The city has spent a total of $654 million on car crash-related settlements in the past 10 years.
A new report from the New York City Comptroller’s Office is shedding light on just how much money the city has dished out because of car accidents involving their fleet vehicles — especially the New York Police Department. Over the ten-year period covered in the report, the city settled $246.8 million in NYPD-related crash claims.
All in all, the city’s fleet as a whole racked up $653.9 million in settlements over the 10-year period that spanned from Fiscal Year 2012 to Fiscal Year 2021. The report shows that even though crash claims were lower at the end of the decade than the beginning, the total price of payouts got higher as the years went on. In 2021, the city said it spent $130.1 million on the issue. The media settlement for a crash jumped from an average of $9,000 in FY 2012 to $50,000 in FY 2021.
Some of that — as pointed out in the report — has to do with the NYPD’s ever-increasing SUV fleet. It now makes up 18 percent of all NYPD vehicles, and it has far outpaced the city’s other fleets. The report says that larger vehicles that are involved in collisions tend to cause more damage and injury.
The report also found that if New York City could reduce crash claims by just 20 percent, it could save the city (and us wonderful taxpayers) $25 million per year.
“The epidemic of vehicle crashes is a serious public safety concern to New Yorkers, and unfortunately the City fleet is not an exception,” Brand Lander, City Comptroller, said in the report.

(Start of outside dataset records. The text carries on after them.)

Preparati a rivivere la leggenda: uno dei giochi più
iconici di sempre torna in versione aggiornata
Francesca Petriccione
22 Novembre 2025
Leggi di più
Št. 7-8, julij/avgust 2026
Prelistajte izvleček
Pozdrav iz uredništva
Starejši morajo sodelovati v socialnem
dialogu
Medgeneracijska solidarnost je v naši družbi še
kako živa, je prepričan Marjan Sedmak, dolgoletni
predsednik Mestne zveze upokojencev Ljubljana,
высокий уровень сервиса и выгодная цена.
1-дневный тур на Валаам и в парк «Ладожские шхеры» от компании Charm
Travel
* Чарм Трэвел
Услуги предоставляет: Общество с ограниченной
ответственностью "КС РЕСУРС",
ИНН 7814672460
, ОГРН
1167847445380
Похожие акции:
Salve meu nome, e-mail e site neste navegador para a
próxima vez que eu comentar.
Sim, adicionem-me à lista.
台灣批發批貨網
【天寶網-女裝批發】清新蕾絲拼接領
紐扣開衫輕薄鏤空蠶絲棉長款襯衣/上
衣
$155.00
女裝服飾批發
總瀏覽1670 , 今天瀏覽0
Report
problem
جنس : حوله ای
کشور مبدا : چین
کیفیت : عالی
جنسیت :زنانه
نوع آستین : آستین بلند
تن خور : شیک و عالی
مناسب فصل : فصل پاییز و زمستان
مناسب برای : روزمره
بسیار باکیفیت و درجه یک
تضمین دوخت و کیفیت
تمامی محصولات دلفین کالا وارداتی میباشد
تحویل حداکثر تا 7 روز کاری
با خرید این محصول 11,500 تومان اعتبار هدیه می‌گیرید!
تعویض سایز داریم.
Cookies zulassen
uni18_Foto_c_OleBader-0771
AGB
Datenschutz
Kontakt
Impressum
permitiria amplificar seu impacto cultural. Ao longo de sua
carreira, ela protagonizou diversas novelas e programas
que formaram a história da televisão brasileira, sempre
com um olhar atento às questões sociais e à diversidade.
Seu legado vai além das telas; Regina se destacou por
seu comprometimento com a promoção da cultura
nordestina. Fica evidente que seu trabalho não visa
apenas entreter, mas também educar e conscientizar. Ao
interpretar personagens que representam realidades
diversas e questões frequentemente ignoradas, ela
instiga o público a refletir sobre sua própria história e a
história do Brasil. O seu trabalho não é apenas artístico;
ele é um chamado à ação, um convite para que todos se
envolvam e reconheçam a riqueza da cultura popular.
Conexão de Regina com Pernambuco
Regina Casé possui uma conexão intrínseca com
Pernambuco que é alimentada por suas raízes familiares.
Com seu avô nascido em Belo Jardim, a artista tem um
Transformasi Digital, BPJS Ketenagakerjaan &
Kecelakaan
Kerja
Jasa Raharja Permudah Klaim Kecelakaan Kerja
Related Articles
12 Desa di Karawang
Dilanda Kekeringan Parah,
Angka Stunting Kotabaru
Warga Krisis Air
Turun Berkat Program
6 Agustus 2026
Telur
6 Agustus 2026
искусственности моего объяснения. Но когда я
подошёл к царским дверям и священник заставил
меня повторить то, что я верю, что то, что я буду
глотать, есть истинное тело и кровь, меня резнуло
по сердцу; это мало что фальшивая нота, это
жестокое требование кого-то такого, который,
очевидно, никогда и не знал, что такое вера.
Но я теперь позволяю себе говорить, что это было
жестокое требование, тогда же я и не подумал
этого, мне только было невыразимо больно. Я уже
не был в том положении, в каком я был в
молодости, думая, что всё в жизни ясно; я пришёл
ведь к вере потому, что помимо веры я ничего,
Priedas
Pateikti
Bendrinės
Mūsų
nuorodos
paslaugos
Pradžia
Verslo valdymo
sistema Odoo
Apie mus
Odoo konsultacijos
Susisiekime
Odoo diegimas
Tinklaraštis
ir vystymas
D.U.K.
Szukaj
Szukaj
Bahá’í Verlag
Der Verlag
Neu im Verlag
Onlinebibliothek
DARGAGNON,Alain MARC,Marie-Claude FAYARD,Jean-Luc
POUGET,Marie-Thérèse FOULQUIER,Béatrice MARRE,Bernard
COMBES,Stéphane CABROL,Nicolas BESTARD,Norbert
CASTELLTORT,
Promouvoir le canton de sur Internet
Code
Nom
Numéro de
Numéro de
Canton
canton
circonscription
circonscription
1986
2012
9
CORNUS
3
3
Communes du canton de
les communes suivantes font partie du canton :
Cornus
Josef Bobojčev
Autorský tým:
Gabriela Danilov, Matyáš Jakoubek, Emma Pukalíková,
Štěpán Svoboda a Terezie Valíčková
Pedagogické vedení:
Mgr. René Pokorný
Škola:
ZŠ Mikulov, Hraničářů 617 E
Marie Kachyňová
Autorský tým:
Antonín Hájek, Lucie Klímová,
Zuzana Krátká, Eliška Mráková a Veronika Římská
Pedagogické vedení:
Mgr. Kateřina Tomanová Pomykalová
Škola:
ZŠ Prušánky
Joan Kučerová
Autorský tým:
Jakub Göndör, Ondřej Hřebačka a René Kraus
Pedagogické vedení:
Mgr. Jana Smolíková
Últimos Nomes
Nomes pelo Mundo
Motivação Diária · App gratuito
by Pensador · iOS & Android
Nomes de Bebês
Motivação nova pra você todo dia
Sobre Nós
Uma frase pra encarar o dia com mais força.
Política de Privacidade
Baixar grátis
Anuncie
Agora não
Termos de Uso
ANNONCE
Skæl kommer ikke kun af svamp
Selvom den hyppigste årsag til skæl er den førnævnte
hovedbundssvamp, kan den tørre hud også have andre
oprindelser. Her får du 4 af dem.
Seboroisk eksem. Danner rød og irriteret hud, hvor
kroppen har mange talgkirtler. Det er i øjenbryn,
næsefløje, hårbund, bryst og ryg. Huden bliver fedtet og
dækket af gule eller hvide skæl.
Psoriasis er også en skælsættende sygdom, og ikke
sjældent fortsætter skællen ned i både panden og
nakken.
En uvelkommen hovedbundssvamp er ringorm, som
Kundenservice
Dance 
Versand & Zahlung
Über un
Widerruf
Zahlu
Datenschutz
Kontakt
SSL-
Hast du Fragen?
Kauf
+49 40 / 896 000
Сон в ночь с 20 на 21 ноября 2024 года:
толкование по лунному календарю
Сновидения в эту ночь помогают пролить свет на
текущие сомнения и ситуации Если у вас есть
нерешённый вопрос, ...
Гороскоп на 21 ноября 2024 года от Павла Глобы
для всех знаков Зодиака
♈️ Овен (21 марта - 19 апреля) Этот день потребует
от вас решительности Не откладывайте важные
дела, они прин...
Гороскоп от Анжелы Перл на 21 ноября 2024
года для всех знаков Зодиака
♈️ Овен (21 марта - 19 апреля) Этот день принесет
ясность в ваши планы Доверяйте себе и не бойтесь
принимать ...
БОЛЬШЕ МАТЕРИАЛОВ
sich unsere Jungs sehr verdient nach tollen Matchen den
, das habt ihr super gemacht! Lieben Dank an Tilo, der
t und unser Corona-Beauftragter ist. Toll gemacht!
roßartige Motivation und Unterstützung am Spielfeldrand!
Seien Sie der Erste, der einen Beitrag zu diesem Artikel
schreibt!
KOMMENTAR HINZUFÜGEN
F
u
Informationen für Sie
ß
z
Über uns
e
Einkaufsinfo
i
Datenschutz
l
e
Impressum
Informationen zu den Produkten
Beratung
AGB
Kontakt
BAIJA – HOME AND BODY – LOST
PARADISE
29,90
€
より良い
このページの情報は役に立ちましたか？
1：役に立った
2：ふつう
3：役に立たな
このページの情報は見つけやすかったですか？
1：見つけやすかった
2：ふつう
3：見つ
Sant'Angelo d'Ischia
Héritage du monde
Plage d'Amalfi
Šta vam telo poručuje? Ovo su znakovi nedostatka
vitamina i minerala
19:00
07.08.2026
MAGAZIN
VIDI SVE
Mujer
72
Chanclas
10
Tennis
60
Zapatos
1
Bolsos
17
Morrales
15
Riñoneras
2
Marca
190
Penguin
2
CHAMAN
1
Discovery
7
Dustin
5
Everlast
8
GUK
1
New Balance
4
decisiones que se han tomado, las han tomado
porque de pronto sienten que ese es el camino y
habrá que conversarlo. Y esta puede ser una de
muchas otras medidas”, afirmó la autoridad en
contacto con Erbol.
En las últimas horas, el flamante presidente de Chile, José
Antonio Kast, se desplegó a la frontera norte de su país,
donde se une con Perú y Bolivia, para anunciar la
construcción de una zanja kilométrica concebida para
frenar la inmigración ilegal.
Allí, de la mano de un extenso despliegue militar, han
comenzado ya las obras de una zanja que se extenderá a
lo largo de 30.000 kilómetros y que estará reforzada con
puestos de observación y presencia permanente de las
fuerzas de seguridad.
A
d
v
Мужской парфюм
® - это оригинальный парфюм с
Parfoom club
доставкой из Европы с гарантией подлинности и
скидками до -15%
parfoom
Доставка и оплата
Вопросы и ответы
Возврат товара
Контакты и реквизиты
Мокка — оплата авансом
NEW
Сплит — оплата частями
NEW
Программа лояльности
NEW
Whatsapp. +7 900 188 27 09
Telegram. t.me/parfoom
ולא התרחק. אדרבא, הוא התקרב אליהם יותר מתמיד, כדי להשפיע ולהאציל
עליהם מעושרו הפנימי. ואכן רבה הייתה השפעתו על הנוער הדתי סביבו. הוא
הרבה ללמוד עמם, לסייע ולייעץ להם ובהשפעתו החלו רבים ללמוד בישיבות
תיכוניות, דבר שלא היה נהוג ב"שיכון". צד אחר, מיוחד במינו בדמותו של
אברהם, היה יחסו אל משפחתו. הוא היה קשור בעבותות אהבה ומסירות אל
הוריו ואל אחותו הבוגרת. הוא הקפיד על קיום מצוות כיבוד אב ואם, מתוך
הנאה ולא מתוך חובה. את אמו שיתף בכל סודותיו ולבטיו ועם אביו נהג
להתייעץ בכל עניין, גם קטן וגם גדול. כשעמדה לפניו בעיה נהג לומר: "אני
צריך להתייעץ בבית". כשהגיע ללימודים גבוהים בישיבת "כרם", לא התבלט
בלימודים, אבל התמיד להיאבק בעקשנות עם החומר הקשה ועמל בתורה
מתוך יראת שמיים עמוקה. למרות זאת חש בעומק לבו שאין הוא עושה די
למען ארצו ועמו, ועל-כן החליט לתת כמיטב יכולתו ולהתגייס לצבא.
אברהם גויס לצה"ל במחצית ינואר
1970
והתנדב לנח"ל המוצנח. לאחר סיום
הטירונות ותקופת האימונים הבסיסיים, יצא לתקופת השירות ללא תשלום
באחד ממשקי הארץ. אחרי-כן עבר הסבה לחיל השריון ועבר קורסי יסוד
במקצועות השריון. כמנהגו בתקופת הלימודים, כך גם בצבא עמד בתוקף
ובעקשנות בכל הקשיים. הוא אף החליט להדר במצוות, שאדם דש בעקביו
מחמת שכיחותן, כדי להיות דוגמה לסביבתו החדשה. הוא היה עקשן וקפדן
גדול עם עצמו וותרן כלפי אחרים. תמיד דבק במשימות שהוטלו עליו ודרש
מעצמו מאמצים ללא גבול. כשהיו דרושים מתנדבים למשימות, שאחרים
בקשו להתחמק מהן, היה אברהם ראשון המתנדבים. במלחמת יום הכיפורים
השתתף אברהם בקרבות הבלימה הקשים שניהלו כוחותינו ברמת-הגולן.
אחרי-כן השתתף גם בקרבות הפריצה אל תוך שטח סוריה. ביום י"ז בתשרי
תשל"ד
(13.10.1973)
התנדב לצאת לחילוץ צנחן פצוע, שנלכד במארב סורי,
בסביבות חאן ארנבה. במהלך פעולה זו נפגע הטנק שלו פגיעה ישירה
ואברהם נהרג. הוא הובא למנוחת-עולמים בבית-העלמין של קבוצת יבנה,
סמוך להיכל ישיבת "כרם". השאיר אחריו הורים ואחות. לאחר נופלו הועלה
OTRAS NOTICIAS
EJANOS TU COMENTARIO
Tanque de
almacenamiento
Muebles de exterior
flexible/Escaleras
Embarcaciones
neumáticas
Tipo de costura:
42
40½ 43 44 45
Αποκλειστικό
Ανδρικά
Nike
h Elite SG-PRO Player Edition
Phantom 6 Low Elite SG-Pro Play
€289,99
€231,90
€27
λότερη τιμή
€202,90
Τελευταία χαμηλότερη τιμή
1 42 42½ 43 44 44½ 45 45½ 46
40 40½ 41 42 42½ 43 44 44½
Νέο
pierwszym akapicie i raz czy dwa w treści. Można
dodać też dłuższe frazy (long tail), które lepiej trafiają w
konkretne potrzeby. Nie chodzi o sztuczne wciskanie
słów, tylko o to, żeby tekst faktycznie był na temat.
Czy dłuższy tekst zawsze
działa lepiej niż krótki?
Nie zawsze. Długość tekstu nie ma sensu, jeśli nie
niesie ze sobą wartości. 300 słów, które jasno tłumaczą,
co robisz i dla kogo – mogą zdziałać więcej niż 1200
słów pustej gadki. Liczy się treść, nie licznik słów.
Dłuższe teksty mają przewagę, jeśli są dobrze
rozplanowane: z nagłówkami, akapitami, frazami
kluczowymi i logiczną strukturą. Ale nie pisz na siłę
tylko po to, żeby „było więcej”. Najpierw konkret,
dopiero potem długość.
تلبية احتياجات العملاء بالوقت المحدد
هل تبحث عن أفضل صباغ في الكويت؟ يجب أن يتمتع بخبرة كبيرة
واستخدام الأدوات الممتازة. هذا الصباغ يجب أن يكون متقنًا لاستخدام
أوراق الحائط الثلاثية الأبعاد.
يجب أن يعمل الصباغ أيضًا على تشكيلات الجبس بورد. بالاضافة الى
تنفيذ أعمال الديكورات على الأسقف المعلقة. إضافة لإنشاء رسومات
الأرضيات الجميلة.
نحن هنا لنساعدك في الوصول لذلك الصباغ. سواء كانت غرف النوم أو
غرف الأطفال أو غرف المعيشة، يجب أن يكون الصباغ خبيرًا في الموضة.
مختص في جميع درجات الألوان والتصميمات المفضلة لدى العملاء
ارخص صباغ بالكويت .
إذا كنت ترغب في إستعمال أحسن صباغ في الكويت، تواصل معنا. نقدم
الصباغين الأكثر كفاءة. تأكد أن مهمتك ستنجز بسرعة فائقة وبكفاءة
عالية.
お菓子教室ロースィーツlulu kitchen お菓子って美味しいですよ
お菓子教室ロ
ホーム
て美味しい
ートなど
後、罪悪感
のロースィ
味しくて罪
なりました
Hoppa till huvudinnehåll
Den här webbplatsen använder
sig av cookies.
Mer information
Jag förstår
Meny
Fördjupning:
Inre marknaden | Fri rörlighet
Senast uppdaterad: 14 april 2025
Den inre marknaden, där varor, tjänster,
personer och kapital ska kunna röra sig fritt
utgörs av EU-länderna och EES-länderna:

But, in these cases, when a New Yorker is hit and harmed by a squad car or garbage truck, it’s New York City taxpayers who have to settle the bill.”
The report says that the best way to get around these crazy expenditures and issues is to upgrade vehicle technologies by adding automatic emergency braking and intelligent speed assistance, reducing the size and number of vehicles in the city’s fleet (the actual solution), and strengthening measures to hold drivers and agencies in the city accountable.